Metadata-Version: 2.0
Name: multiSyncPy
Version: 0.1.1
Summary: Functions to quantify multivariate synchrony
Home-page: https://github.com/cslab-hub/multiSyncPy
Author: Dan Hudson
Author-email: daniel.dominic.hudson@uni-osnabrueck.de
License: GNU LGPL
Classifier: License :: OSI Approved :: GNU Library or Lesser General Public License (LGPL)
Classifier: Programming Language :: Python :: 3
Classifier: Programming Language :: Python :: 3.7
Description-Content-Type: text/markdown
License-File: LICENSE.txt
Requires-Dist: numpy
Requires-Dist: scipy
Requires-Dist: scikit-learn
Requires-Dist: seaborn
Requires-Dist: matplotlib

**Important announcement** - *There is a new version of multiSyncPy (0.1.0) that includes a new multivariate synchronization measures as well as some visualiation functions.*

# multiSyncPy

multiSyncPy is a Python package for quantifying multivariate synchrony.

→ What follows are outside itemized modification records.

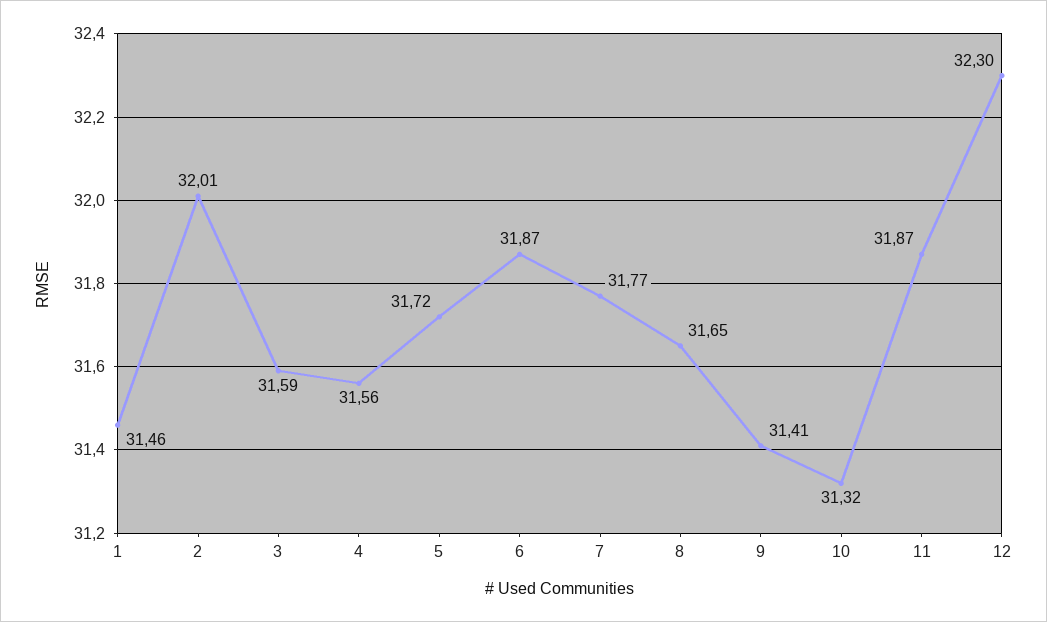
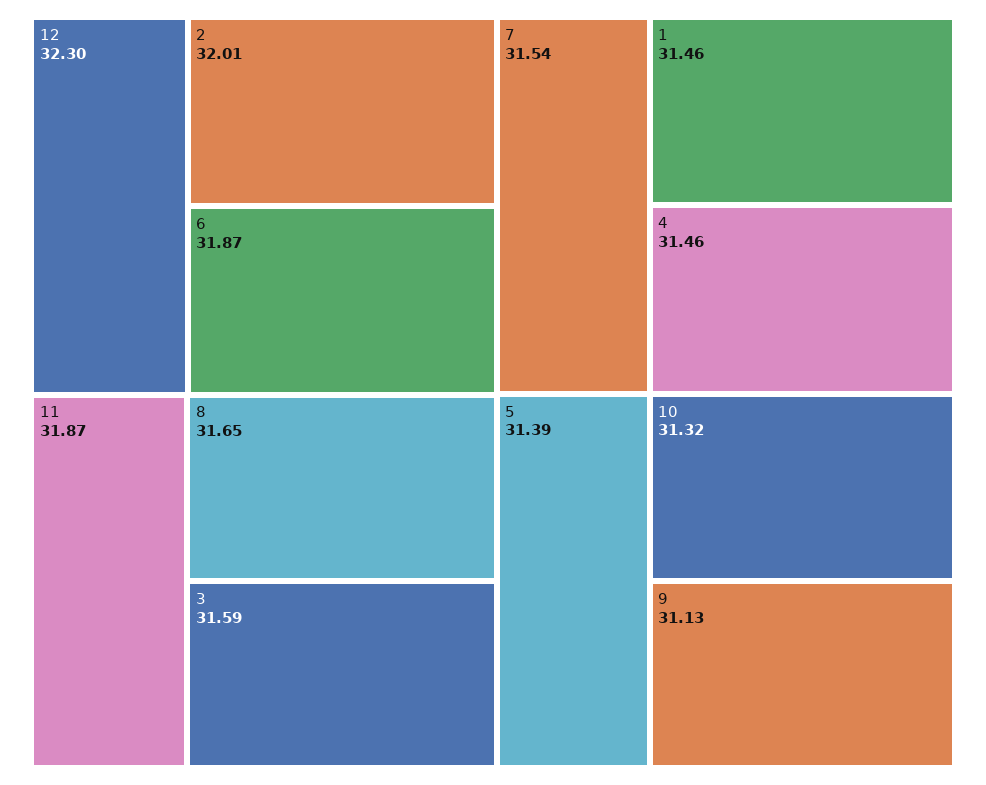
  {
    "1": 31.46,
    "2": 32.01,
    "3": 31.59,
-   "4": 31.56,
+   "4": 31.46,
-   "5": 31.72,
+   "5": 31.39,
    "6": 31.87,
-   "7": 31.77,
+   "7": 31.54,
    "8": 31.65,
-   "9": 31.41,
+   "9": 31.13,
    "10": 31.32,
    "11": 31.87,
    "12": 32.3
  }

Our package supports the burgeoning field of research into synchrony, making accessible a set of methods for studying group-level rather than dyadic constructs of synchrony and/or coordination. We offer a range of metrics for estimating multivariate synchrony based on a collection of those used in recent literature.

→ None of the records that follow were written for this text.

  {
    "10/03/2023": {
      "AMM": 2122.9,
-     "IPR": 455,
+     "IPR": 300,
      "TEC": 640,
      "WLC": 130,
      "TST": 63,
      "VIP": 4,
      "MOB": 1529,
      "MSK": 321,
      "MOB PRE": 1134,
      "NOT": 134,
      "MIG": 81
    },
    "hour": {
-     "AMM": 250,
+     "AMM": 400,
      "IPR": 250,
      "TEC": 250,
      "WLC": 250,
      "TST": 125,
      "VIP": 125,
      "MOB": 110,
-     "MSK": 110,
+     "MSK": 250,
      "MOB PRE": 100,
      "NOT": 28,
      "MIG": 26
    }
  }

The main methods of this package are functions to calculate:

 * symbolic entropy, 
 * multidimensional recurrence quantification, 
 * coherence (and a related 'sum-normalized CSD' metric),
 * the cluster-phase 'Rho' metric
 * the synchronization coefficient metric,
 * a statistical test based on the Kuramoto order parameter, and
 * driver-empath model with synchrony index

We also include functions for two surrogation techniques to compare the observed coordination dynamics with chance levels.

Additionally, we include a set of functions to visualize the time-varying coordination metrics as well as the individual or pair-wise contributions to the multivariate measure (depending on the particular method).

multiSyncPy is freely available under the LGPL license. The source code is maintained at <https://github.com/cslab-hub/multiSyncPy>, which also includes examples of usage of the package. Documentation can be accessed through `help()` or accessed at <https://cslab-hub.github.io/multiSyncPy/>. 

Further details of the package and case studies of its use on real-world data are described in our paper. 

Hudson, D., Wiltshire, T.J. & Atzmueller, M. multiSyncPy: A Python package for assessing multivariate coordination dynamics. *Behav Res* (2022). <https://doi.org/10.3758/s13428-022-01855-y>. 

Please cite this paper if you use multiSyncPy in your research.